-- Exercise aim --
Exclude the pictures from your copy, and reproduce each entry below verbatim.

-- Information shown --

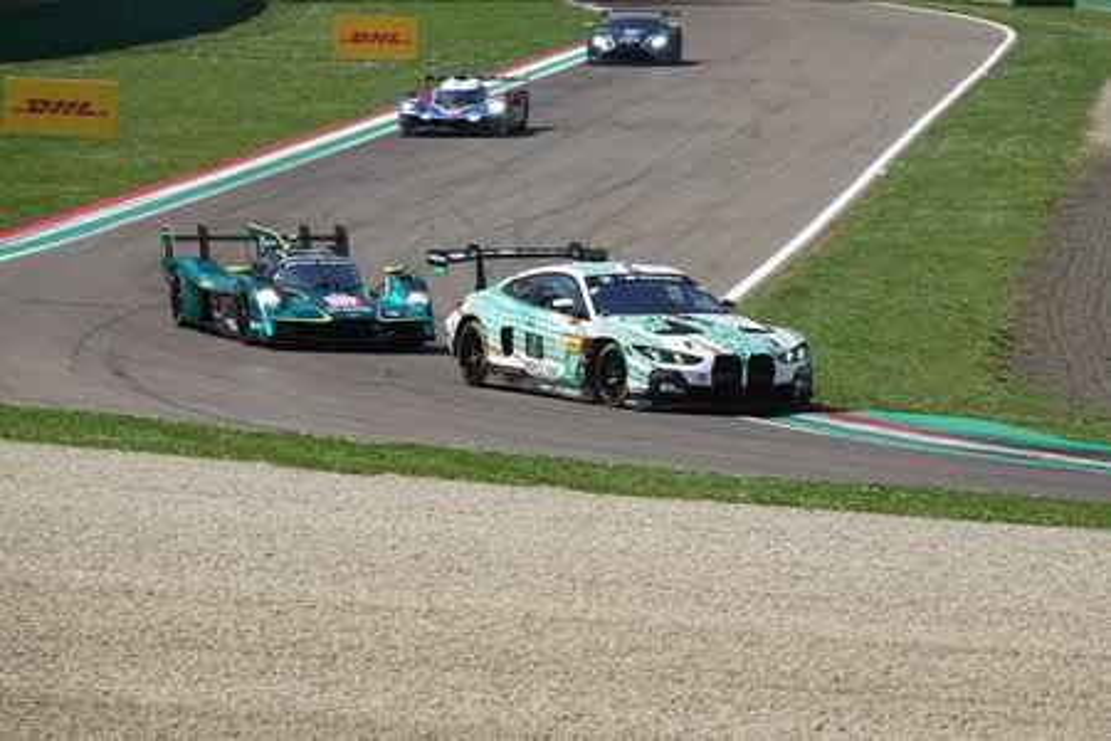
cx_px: 556
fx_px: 8208
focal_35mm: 266
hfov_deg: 7.7
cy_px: 370
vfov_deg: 5.2
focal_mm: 97.49
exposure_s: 1/400
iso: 100
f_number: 6.3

-- Exercise answer --
cx_px: 556
fx_px: 8208
focal_35mm: 266
hfov_deg: 7.7
cy_px: 370
vfov_deg: 5.2
focal_mm: 97.49
exposure_s: 1/400
iso: 100
f_number: 6.3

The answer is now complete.